30 Haziran 1908 sabahı saat 07.15 te Rusya'nın Sibirya bölgesinde Tunguska nehri vadisi semalarında çok büyük bir patlama oldu. Bu patlama aynen bir atom bombasının patlamasına benziyordu. Nereden geldiği belli olmayan devasa, mavi, parlak bir cisim aniden gökyüzünde, yere yakın bir yerde belirdi. Büyük bir toz kütlesi kaldırarak yükseldi ve infilak etti. İnsanoğlu o güne kadar böyle müthiş bir olaya tanık olmamıştı.
Çok büyük bir şans eseri, olayın geçtiği kayalık Tunguska nehri vadisine çarptı. 30 Km. yi bulan bir daire içinde insanlar yaşamıyordu. Çok sık ormanlarla kaplı olan bu bölgedeki ağaçlar tamamen yandı. Bu alanın hemen kenarında yaşayan ve Moğollara benzeyen göçebe Tungus insanları patlamayla birlikte adeta etrafa saçıldılar. Çadırları şiddetli rüzgârlarla sürüklendi. Çevrelerindeki ormanda yer yer yangınlar çıktı. Patlamadan kaynaklanan aşırı sıcaklık Tungusların kullandıkları metal eşyaları eritti. Rengeyiklerini yaktı. Etkinin yoğun olarak hissedildiği alan içinde tekbir canlı hayvan kalmadı. Fakat ne hikmetse patlama hiçbir insanın ölümüne de yol açmadı. Bu arada bazı kişiler "siyah Yağmur'un" yağdığına tanık oldular.
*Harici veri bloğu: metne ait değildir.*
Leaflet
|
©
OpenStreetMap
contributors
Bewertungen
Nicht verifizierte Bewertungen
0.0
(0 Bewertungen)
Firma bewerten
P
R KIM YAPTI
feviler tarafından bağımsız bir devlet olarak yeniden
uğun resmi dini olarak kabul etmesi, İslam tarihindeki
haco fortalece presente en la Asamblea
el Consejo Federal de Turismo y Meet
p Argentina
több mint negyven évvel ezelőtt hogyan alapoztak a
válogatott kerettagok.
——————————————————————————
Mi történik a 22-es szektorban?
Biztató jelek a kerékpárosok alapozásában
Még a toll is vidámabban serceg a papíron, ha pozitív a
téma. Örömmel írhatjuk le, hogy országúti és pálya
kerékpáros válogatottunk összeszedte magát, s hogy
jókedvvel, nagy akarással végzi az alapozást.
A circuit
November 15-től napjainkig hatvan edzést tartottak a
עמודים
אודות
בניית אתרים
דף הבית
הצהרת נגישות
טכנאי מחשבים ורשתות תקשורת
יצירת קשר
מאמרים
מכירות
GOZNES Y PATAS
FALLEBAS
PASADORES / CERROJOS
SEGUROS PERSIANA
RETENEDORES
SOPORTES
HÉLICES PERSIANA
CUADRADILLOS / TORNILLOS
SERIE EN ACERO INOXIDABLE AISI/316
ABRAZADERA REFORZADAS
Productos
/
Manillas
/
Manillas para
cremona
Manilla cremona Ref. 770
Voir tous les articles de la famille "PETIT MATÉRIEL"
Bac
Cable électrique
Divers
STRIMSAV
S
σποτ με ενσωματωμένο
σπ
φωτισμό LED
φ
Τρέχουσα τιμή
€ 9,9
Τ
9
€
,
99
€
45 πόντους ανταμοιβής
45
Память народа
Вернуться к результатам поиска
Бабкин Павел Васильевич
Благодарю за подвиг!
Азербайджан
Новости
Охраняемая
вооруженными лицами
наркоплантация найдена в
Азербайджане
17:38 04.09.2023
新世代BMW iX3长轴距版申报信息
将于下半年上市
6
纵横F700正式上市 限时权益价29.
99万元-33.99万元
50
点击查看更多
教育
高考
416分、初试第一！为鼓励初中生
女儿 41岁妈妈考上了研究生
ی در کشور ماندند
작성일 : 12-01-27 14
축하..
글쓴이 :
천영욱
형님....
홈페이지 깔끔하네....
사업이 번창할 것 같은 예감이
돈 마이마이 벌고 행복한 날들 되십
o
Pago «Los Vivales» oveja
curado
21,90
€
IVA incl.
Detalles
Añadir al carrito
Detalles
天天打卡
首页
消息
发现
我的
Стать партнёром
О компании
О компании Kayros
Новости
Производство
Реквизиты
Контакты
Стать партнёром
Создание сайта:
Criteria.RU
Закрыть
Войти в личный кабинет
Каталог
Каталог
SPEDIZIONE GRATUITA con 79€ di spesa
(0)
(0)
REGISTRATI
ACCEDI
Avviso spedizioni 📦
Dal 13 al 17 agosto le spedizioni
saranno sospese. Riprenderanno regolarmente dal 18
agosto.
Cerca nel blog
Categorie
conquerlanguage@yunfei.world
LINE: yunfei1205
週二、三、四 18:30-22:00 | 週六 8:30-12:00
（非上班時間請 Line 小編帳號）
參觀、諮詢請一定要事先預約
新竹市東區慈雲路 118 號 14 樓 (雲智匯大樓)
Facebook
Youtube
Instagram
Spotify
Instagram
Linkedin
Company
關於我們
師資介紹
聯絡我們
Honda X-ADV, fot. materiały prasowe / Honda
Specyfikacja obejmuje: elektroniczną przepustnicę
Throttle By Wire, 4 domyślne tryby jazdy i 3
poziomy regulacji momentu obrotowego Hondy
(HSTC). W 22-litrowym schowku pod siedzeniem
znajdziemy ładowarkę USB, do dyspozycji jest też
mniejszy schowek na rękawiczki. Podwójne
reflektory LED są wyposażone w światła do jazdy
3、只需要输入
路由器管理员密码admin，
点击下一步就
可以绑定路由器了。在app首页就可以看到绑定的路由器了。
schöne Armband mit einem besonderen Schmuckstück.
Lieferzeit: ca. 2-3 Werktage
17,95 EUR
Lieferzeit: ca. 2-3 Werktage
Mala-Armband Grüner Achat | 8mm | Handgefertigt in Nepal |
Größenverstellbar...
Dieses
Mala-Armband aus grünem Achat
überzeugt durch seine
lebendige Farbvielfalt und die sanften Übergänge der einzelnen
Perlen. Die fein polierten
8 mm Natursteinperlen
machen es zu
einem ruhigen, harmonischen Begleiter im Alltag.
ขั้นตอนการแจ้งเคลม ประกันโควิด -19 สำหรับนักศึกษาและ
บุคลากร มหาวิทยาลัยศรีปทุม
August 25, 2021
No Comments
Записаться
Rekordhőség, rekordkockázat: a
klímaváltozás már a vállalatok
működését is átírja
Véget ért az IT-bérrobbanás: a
Tunguska patlamasının etkileri 1000 km. lik bir alan içinde hissedilmişti. Patlama bölgesinden 600 km uzaklıktaki Kansk'ta bile balıkçıların nehre yuvarlandığı, atların şok dalgalarının etkisiyle yere kapaklandığı, evlerin sallandığı ve kapkaçağın raflardan aşağı düştüğü görüldü. Trans Sibirya ekspresinin makinisti, vagonlar sallanmaya başladığında, raydan çıkma korkusuyla treni durdurmuştu.
Depremleri kaydeden aletler aynı gün bütün Avrupa da sismik dalgalar olduğunu gösterdiler. Dünya manyetik alanında sapmalar olduğu ortaya çıktı. Hava bilimcileri ise patlamanın yol açtığı şok dalgasının dünya atmosferinin çevresini iki kez dolandığını tespit ettiler.